| Exercise text |

=== Section Start ===

In the litigation arena Mississippi began its recession a good five years ago with the change in joinder law, tort reform and a conservative supreme court sending mass tort plaintiff lawyers in search of greener pastures in other states. Katrina related litigation helped, but those cases have mostly been resolved. There are just not as many big cases in Mississippi as 5-10 years ago, with cases like Eaton v. Frisby being the exception. And no one I know sees that changing anytime soon. 

Eaton v. Frisby: a mess you can't watch

Back on March 9 I had a post about the Eaton v. Frisby case and called it a mess worth watching. Hinds County Circuit Court Judge Swan Yerger made watching the case harder last Thursday by closing the courtroom to the press and public. In doing so, Judge Yerger apparently disregarded state Supreme Court rules for closing a court from the public. Jimmy Gates from the Clarion-Ledger objected, but was thrown out. The apparent justification for closing the courtroom was:

Yerger said attorneys for both sides agreed it should be closed to the media and the public.

On Sunday the Clarion-Ledger's Ronnie Agnew wrote a scathing criticism of  Judge Yerger's decision:

How can the public have confidence in the judicial system when shenanigans that took place Thursday continue to occur, when people in charge of upholding the law conveniently ignore what the law states?

=== Section End ===

| Provided information |
=== Section Start ===

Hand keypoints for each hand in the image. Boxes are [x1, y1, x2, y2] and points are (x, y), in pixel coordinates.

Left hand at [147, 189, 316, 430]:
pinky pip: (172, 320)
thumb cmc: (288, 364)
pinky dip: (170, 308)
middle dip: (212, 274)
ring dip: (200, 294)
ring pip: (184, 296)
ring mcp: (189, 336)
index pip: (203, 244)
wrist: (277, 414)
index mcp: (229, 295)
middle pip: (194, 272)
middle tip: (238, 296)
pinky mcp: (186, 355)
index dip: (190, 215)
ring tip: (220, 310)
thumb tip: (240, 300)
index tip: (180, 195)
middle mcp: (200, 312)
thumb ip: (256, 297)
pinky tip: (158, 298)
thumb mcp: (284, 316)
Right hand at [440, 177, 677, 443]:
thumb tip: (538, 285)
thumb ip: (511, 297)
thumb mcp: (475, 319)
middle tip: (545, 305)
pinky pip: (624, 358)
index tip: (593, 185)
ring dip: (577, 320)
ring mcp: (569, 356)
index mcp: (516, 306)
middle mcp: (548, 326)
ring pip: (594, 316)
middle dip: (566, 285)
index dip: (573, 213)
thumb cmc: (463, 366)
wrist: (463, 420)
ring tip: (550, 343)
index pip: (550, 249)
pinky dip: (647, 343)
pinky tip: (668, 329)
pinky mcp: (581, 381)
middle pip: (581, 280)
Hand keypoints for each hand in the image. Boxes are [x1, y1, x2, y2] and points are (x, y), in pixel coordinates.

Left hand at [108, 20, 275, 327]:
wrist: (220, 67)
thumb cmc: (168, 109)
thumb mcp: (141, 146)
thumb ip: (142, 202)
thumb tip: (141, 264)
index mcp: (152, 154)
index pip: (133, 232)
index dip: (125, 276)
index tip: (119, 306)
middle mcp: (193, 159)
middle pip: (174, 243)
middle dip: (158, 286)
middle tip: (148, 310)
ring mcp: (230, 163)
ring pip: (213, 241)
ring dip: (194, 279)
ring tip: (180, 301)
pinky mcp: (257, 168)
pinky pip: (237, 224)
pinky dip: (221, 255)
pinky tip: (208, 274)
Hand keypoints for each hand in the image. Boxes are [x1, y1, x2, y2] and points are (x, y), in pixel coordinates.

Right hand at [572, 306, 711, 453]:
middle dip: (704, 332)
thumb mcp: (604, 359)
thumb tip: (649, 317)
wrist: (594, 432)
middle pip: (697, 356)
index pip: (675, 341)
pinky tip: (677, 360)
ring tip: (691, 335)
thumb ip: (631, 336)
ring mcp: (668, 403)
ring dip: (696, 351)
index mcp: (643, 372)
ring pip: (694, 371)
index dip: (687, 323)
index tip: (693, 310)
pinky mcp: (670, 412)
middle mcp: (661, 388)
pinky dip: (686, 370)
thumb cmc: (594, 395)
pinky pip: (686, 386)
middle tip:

=== Section End ===

| Your instructions |
In the text on the Eaton v. Frisby case, what reason did Judge Yerger give for closing the courtroom?

| Output |
He said attorneys for both sides agreed it should be closed to the media and the public.